Jacksonville Jaguars

Best case: We've all pretty much forgotten that the Jags were just a few breaks away from a Super Bowl not all that long ago. But with Nick Foles now under center, those days don't seem so foreign anymore. Jax ain't going to the Big Dance, but playoffs are in the picture.

Worst case: The defense should be clutch all year, but without a standout year from Foles and the rest of the offense, this is yet another sub-.500 team out of Florida, which has a whole pack of 'em.

Tennessee Titans

Best case: Marcus Mariota stays healthy and finally comes through the way Titans fans have been expecting for half a decade. This team still doesn't have the juice to compete with the big dogs, but winning one playoff game isn't out of the question.

Worst case: I know we took injuries off the table earlier, but with Mariota, injuries are the table, chairs, and full dining-room set. If he looks unspectacular, this could be a stressful offseason as Tennessee decides whether to throw good money after bad.

AFC WEST

Denver Broncos

Best case: What if Joe Flacco pulls a Peyton Manning and suddenly rediscovers his game in the Mile High city? We're not saying it could happen, but if it did, this is maybe a wild-card team? Maybe...?

Worst case: This is the most anonymous Bronco team we can remember. They inspire nothing, not rage, not hope, not envy or scorn. They're just ... there, a stop on the schedule for the rest of the AFC West. The worst case for Denver is that Flacco flames out and the Broncos are stuck yet again looking for a new QB. Not that the rest of the NFL will notice.

Kansas City Chiefs

Best case: Super Bowl champions in a walk. Yes, they're lacking Kareem Hunt and still might lose Tyreek Hill, both to the kinds of off-field incidents that absolutely warrant the boot. But with Mahomes under center, this team is always, always a threat to win, and might just be the team to end New England's AFC dictatorship.

Worst case: Things would have to go very, very wrong, but if Mahomes regresses, the Chiefs could end up with a wild card. This team's too talented to fall out of the playoffs, but we've seen teams light up the sky and then vanish quickly in the recent past.

Los Angeles Chargers

Best case: Super Bowl Champion Chargers. Roll it around in your head a bit, because it's entirely a possibility. The only reason Los Angeles isn't getting more Super Bowl love is because the Chargers have a tendency to self-immolate. But if Philip Rivers plays at his customary better-than-everyone-around-him level and Melvin Gordon ends his holdout soon, this could be a special season for 25,000 devoted LA Chargers fans.

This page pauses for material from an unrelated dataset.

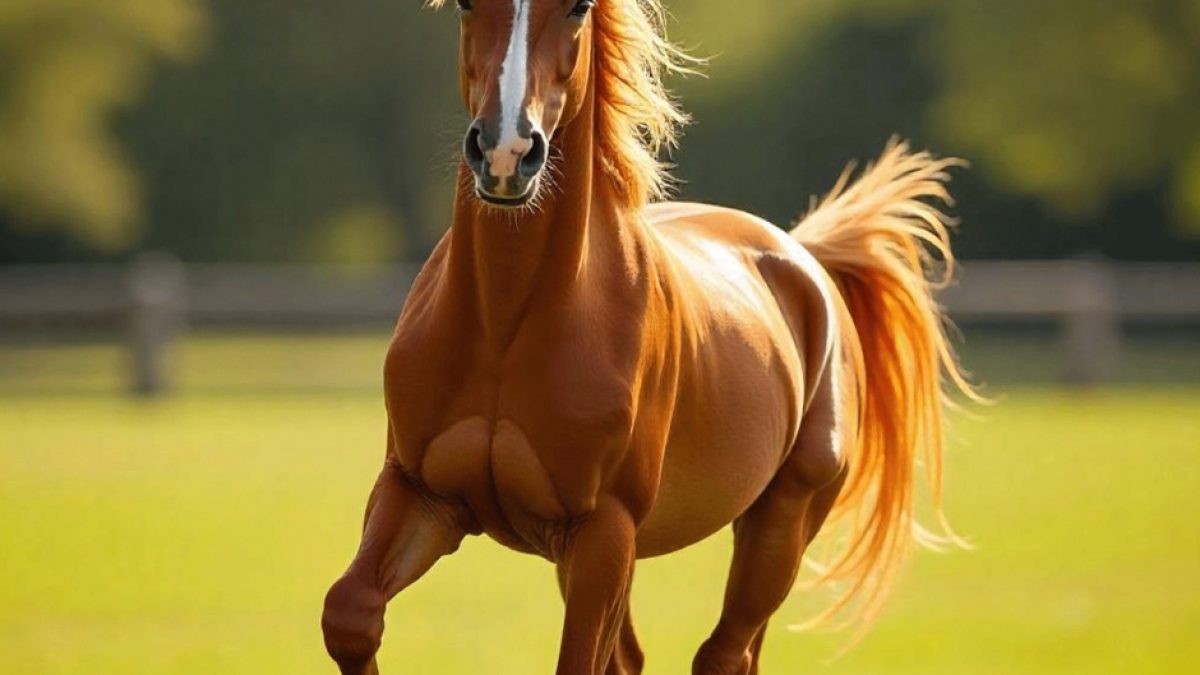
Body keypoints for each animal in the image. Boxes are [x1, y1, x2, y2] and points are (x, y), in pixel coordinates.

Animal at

Worst case: Gordon's holdout stretches to the point it affects the team's record. Rivers solidifies his case as the best quarterback never to really do much of anything. And everyone forgets about the Chargers once again.

Oakland Raiders

Best case: This is a gray-and-black trash fire. The best-case scenario of this mess is that the team wins a couple games it shouldn't and doesn't completely embarrass itself on its way out of town. Six wins feels like the ceiling here.

Worst case: Antonio Brown demands every ball, even on runs, and the team tears itself apart trying to accommodate a generational talent with a sub-Pac 12 talent base around him. They'll draw notice, but will the Raiders draw anything more than laughs?